Nicholas Moreano Avatar
December 10, 2023

CHICAGO — A fourth-and-long play is never a good position to be in as an offense.

But the Chicago Bears found themselves in that situation with 1:36 left remaining in the third quarter. After Justin Fields was able to avoid a sack on third down, the offense lined up on fourth-and-13 at the Detroit 38-yard line.

Fields lined up the shotgun with Khalil Herbert to his left. Cole Kmet, Darnell Mooney and Tyler Scott lined up in trips to the right and DJ Moore was isolated on the opposite side. Fields used a hard count, and Aidan Hutchinson went offside. Fields and the offense recognized that critical mistake by the Lions and capitalized with a 38-yard strike to Moore for a touchdown.

Bears head coach Matt Eberflus credited Fields with his throw and Moore with his catch on the play, and also acknowledged the quick reaction to exploit the slower reaction from the Lions’ defensive line.

But there was one key detail that made the play work.

“It’s Justin. It’s the hard count,” Eberflus said. “He did a really good job of hard counting and just a really good job there, and they got them to jump. His use of cadence. That’s what it was.”

The Bears went on to score on the next two offensive drives with a touchdown and field goal, and kept the Lions scoreless in the second half to help Chicago secure a 28-13 victory at Soldier Field.

Kmet said Fields had a “hell of a cadence” on that play. He was lined up to the left of Mooney in the slot, and Kmet even signaled to Mooney like he was going to switch routes, while the offensive line did a good of selling like they were adjusting the protection. Still, Kmet was surprised with what happened.

“I was shocked, shocked, shocked,” Kmet said in the locker room after the game. “Yeah, we all know like okay if they do jump, we all know what we’re getting to. But, yeah, fourth-and-13, we’re at around the 50, yeah it’s kinda like prime take a delay.”

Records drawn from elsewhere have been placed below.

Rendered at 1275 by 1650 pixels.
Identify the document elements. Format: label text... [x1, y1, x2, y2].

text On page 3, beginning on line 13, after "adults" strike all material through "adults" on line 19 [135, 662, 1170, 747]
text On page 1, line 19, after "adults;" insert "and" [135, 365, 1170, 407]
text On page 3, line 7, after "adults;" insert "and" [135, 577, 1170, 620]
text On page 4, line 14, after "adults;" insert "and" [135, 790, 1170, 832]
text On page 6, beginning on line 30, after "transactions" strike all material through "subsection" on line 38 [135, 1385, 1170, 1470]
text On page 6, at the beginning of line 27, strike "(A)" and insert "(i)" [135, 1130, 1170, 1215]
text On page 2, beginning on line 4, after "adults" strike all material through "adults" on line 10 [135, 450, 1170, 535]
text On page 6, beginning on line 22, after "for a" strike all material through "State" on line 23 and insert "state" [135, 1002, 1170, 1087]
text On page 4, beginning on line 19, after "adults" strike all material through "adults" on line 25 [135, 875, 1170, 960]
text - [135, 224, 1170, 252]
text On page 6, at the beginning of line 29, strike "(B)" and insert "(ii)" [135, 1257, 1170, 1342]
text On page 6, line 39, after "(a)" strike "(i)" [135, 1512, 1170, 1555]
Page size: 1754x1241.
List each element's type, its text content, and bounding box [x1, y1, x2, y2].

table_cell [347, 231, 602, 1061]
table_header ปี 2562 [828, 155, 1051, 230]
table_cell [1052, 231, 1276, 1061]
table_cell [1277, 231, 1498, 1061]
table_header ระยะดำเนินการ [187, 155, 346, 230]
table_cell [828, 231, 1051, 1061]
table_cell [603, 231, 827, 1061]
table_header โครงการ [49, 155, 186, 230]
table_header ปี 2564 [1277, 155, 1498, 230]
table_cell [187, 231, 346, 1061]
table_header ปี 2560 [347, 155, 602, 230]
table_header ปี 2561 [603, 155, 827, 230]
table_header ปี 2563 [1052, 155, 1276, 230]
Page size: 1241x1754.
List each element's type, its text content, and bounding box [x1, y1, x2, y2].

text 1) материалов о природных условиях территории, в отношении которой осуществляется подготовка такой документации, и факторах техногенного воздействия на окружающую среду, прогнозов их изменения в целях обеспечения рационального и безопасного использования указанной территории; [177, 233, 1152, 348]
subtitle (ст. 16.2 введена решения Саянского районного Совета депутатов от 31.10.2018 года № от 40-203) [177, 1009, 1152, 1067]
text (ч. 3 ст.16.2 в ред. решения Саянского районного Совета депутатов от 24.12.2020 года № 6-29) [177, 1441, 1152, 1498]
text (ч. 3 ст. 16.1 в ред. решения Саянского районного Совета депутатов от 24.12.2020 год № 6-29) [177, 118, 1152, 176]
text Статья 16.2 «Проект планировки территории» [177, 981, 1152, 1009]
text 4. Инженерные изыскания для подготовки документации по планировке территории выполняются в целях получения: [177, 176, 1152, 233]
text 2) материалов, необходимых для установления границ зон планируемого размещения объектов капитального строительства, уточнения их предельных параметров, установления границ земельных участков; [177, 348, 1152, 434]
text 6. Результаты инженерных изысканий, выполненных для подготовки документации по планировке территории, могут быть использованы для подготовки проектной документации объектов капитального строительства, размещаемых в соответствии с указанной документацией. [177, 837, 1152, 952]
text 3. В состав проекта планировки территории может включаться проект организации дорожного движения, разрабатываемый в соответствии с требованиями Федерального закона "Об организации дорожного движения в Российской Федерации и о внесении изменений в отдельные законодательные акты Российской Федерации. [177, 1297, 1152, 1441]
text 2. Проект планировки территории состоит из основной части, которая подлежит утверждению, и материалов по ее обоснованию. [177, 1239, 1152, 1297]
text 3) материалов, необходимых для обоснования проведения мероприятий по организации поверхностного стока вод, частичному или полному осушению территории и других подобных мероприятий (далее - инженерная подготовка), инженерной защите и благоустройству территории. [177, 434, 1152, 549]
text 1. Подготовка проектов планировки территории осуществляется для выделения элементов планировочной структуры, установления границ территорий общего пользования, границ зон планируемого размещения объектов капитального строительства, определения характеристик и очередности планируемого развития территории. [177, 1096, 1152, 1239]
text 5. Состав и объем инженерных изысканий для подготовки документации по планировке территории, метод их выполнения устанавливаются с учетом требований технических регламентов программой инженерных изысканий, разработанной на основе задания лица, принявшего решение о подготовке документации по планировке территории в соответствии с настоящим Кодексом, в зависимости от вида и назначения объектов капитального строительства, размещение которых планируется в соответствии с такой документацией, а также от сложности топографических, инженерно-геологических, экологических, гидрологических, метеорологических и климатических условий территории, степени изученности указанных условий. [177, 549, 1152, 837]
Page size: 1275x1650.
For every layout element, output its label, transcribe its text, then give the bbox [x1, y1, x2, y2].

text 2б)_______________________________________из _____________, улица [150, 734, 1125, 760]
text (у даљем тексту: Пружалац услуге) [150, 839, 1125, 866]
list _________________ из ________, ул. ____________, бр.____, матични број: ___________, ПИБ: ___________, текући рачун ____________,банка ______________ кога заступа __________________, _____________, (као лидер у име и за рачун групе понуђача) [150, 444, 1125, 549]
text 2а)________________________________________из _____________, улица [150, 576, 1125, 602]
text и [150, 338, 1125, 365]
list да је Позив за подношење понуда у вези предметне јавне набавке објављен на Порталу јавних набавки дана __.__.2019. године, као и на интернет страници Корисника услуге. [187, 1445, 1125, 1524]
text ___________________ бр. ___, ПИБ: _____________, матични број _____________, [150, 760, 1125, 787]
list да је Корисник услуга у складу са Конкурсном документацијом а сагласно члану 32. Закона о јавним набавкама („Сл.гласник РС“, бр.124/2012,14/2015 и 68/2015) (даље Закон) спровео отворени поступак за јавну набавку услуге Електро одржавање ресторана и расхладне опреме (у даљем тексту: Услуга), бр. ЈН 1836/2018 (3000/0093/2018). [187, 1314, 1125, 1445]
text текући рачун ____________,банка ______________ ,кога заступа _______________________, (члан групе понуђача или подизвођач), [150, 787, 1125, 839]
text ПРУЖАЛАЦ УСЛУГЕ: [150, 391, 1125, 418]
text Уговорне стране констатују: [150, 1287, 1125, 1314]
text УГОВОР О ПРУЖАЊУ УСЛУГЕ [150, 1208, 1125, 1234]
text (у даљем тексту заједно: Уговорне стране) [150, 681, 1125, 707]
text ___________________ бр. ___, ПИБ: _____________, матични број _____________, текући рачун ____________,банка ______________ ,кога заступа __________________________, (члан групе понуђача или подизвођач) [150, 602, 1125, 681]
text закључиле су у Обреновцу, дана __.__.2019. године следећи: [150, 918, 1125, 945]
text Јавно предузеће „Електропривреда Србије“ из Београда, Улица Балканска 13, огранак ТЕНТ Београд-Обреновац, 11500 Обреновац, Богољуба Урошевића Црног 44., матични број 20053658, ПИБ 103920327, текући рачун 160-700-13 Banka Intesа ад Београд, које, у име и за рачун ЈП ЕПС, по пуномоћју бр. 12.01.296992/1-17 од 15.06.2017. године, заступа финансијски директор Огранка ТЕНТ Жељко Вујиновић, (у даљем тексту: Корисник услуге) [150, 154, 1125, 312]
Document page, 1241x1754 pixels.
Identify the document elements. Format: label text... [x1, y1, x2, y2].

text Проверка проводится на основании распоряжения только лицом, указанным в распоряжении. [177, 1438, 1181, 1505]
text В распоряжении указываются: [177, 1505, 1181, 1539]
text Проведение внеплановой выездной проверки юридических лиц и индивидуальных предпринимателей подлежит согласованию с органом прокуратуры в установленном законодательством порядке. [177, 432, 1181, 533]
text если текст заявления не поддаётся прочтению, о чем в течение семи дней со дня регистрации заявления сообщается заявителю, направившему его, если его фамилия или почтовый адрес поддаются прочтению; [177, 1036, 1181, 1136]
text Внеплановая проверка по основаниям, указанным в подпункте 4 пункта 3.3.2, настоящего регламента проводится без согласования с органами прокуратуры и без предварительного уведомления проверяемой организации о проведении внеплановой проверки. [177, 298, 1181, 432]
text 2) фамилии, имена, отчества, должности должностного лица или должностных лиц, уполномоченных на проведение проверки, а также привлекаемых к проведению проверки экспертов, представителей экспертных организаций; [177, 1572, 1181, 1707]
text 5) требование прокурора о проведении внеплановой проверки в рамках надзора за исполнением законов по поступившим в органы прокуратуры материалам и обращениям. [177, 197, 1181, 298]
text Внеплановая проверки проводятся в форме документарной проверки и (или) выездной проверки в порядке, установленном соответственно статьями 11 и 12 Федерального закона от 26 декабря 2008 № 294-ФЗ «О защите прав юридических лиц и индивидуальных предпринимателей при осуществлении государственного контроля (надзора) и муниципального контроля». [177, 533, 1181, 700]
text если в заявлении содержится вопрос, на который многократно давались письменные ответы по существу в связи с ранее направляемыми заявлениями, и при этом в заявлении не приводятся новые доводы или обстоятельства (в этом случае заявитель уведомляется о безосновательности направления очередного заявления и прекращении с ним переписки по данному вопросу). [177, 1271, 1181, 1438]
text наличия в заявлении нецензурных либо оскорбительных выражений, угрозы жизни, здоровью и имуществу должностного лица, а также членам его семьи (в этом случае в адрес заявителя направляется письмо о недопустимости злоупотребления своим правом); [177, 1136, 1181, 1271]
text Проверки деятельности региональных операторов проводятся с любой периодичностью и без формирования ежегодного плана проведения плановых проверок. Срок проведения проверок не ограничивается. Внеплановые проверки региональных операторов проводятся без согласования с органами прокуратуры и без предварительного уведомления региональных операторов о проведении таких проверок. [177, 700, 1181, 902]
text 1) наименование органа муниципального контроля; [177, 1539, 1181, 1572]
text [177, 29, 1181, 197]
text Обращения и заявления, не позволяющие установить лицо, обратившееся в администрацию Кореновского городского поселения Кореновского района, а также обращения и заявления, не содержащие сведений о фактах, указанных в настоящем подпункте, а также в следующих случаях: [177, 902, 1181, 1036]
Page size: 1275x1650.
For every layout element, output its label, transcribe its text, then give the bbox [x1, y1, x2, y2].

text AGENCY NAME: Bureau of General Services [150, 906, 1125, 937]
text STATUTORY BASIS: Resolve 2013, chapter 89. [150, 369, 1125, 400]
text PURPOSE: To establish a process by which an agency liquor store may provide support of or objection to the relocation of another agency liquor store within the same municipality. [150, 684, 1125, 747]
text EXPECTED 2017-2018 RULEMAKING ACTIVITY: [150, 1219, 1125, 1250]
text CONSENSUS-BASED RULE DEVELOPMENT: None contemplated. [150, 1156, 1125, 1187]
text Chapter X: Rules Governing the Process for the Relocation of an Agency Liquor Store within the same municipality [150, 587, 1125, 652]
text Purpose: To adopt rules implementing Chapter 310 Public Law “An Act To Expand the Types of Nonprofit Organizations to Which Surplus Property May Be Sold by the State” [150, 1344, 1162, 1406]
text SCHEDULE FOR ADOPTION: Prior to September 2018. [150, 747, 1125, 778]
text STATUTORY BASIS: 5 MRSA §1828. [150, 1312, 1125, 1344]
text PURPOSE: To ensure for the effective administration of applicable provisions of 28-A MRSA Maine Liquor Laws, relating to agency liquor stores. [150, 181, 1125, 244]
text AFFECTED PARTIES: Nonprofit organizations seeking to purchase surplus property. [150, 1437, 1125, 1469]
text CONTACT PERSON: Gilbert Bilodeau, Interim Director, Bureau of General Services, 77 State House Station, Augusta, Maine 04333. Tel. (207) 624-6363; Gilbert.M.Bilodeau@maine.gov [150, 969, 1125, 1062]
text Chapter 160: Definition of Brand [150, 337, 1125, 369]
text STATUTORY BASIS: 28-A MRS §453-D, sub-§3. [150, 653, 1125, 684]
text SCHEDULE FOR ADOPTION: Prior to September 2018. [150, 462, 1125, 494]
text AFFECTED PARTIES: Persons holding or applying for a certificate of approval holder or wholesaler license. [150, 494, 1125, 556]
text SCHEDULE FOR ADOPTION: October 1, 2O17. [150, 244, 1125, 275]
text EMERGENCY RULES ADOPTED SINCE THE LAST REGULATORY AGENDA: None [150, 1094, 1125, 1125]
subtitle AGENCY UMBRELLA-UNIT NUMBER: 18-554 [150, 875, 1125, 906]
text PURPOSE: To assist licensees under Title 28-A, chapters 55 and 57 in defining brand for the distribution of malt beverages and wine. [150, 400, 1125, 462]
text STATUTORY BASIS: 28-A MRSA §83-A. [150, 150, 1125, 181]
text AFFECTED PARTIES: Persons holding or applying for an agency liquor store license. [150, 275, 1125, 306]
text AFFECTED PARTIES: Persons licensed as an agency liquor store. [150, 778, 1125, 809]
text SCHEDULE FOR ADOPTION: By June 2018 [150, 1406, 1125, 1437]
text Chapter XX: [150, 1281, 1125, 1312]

Fields said during his postgame press conference that to sell that type of play is to “treat it like a normal play,” but it also helps that this wasn’t the first time the Bears have been in that situation.

“I mean, it’s not a challenge because we practice it multiple times a week,” Fields said. “We’re used to it. Might have happened like three times this week during practice and walk-throughs. Like I said, we practice it. It happens every week, and the guys are ready for it, and we executed it. It ended up being a big play.”

Lucas Patrick described the fourth-down play as “a master of situational ball.” After Moore caught the ball, he ran through the end zone and into the tunnel, and his teammates were there to celebrate with him.

“It feels good,” Patrick said. “This game is all about one guy doing their job out of 11. If everybody does their job, that’s what happens. The way we practice, the way this locker room has come together, the way we believe in everything no matter what is happening outside, everybody does their job, we see what happens. It’s a good feeling. It’s trust and this locker room trusts each other.”

Execution, trust and communication all showed up on Fields’ touchdown pass to Moore, and it took all 11 members of the offense to make it happen.

The Bears have now won back-to-back games for the first time since Eberflus took over as head coach. There is not just trust in the Bears’ locker room, but also momentum and that is something new for the team as Chicago prepares for its final four games of the regular season.